PROBLEM:
From the listing below, copy only the lines running from the line that contains "the blue backpack at (322,226)" to the line that contains "the blue backpack at (345,204)", both included.

------------------------------------------------

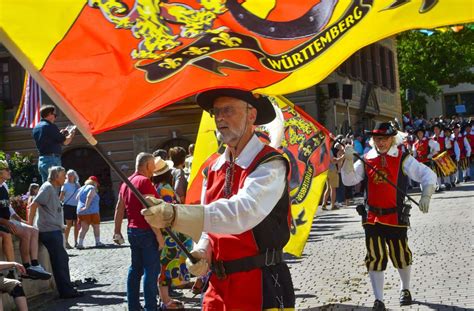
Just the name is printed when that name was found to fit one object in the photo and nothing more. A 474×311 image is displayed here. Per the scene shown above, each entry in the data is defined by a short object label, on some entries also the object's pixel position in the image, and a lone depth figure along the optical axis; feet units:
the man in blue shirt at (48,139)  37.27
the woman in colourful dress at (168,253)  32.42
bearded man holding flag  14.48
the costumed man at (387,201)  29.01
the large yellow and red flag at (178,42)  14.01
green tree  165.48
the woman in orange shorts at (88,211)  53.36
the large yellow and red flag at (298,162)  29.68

------------------------------------------------

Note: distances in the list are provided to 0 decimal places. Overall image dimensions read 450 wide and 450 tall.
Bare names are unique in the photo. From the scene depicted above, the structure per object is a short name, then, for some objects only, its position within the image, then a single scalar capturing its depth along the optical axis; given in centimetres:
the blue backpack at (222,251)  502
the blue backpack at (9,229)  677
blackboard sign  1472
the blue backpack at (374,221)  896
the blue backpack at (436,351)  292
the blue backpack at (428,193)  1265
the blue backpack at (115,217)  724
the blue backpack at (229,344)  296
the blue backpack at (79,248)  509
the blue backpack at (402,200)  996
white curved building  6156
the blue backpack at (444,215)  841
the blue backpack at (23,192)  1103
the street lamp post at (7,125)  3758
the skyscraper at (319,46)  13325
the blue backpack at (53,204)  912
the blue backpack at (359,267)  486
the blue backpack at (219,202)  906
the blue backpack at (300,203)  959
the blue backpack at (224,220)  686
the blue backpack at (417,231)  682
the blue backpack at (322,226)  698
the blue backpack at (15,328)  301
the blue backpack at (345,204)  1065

------------------------------------------------

RESPONSE:
the blue backpack at (322,226)  698
the blue backpack at (15,328)  301
the blue backpack at (345,204)  1065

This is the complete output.